Instructions to follow:
State whether each of the following statements agrees with the 8088 text, answering yes or no and quoting the exact words from the text that decide it. (a) The 8086 has a larger prefetch queue than the 8088. (b) The 8088 has no built-in multiply instruction. (c) For multiplying or dividing smaller values, MUL and DIV are slower than they should be.

Slow RAM access. While other CPUs of the 1970s enjoy single-cycle access to a byte of memory, the 8088 takes 4 cycles to access a byte. The 8086 is a little better, and can access either one or two bytes in 4 cycles.

Tiny prefetch queue. The 8088 is made up of two halves, the Execution Unit (EU) and the Bus Interface Unit (BIU). They can work more or less independently, with the BIU grabbing the next instruction opcodes while the EU works on the previous ones. The only drawback to this arrangement is that the BIU only has a 4-byte buffer (the prefetch queue). So it can only “cache” up to 4 bytes in advance to feed the EU. As you can imagine, it is empty most of the time, because instructions execute faster than they can be fetched thanks to the sucky access time I mentioned in the previous paragraph. The 8086, again, is a little better; it has a 6-byte queue that it can usually keep full thanks to it’s faster RAM access.

Register specialization. The 8088 has four general-purpose registers, but all four of them are tied to specialized functions that you can’t use if you’re using them for, well, general purposes. For example, it’s possible to do a tight loop of some operations, but that uses CX as the counter, so you can’t use CX inside the loop.

Advantages of the 8088

CISC architecture. CISC was all the rage at Intel in 1976, so they built in some “metainstructions” that do several things with a single opcode. For example, MOVSB will copy a byte from DS:SI to ES:DI, then advance both SI and DI so you can do it again, and it does all three in much less time than if you did it yourself. Couple MOVSB with the REP prefix and you can do this repeatedly at high speed. XLAT is another one, which will replace a register value with a like value in a translation table. We’ll cover some of the better ones later in this guide.

Multiplication and division. Unlike most home computer CPUs of its era, the 8088 has a built in MUL and DIV. If you need to do 16-bit multiplies or divisions where the operands/divisors are not known beforehand, nothing beats them. (If you need to mul/div smaller values, however, they’re slower than they should be and you can usually beat them using Quarter Square Multiplication or shift-and-adding.)

Register specialization. Hey, didn’t we mention this previously as a negative? Yes, but sometimes the specialization works in our favor. For example, some opcode encodings that use the accumulator (AX) are only a single byte in size, and as we’ll see later on, smaller is better. Heck, let’s start now:

Smaller Is Better

Because it takes 4 cycles to read a byte, and because the prefetch queue is so tiny, smaller code is usually better. When writing or optimizing your code, keep the following chart handy, which lists all general-purpose 8088 1-byte opcodes. (This is not a full list, just a list of what I find most useful. For a full list, read the 8086 Family Users Manual from Intel.) If you can replace something you’re doing with one of these instructions, it’s almost always a win.

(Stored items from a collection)
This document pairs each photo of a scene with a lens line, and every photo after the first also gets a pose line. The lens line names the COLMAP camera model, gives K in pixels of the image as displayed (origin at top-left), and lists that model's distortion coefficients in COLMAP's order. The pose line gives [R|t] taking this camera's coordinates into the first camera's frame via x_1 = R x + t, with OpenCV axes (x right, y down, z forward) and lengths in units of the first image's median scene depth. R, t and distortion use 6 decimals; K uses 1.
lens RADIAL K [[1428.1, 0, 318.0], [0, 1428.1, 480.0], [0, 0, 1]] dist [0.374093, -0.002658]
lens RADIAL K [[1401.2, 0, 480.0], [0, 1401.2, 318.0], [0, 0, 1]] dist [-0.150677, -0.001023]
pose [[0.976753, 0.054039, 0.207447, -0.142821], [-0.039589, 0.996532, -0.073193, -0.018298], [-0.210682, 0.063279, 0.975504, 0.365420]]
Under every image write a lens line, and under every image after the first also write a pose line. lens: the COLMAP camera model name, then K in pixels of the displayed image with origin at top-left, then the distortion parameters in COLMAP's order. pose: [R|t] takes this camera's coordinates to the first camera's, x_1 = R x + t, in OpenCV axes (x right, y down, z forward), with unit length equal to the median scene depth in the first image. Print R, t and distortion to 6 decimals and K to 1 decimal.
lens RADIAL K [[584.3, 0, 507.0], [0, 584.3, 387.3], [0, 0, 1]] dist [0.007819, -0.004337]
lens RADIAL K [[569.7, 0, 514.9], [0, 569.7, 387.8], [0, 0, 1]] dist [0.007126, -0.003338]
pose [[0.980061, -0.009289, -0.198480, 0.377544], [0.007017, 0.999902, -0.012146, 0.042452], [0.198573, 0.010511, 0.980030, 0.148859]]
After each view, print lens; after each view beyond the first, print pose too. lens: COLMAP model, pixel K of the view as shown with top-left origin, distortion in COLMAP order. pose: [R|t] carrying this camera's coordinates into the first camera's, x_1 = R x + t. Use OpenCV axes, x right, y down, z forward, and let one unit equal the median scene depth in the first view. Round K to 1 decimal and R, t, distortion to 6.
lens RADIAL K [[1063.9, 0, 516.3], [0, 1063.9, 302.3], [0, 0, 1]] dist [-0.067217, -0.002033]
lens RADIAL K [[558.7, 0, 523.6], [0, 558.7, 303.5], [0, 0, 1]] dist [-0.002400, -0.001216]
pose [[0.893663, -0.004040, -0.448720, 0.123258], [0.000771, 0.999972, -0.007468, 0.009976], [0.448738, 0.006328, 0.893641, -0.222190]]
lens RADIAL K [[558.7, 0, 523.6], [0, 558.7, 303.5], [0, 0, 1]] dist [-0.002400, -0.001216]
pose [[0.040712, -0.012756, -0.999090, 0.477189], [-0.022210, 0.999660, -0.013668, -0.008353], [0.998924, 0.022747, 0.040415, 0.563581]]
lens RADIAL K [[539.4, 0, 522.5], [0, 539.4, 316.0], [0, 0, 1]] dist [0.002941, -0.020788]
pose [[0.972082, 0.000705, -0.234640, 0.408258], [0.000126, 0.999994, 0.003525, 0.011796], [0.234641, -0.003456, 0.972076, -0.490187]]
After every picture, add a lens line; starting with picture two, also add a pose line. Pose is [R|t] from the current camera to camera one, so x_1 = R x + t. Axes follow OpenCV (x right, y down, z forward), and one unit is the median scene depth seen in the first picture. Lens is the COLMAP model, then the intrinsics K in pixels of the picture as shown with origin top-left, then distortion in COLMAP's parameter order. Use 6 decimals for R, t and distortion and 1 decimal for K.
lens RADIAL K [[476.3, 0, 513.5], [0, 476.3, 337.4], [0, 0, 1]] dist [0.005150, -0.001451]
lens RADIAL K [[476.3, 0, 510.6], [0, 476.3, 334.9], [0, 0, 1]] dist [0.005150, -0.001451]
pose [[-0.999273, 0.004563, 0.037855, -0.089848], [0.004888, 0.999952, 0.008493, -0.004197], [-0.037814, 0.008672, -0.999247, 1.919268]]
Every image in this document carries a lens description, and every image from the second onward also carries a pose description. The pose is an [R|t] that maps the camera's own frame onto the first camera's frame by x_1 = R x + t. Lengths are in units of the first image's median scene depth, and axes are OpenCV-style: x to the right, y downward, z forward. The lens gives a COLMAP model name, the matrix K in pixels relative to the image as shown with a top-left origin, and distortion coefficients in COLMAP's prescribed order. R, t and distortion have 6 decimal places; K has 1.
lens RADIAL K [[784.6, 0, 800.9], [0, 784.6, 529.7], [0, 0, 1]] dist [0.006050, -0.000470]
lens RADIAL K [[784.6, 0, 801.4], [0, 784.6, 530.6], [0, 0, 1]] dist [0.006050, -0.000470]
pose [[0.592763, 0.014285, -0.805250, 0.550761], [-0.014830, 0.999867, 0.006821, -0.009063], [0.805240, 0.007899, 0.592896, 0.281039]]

Solution below:
(a) Yes: "The 8086, again, is a little better; it has a 6-byte queue"
(b) No: "the 8088 has a built in MUL and DIV"
(c) Yes: "If you need to mul/div smaller values, however, they’re slower than they should be"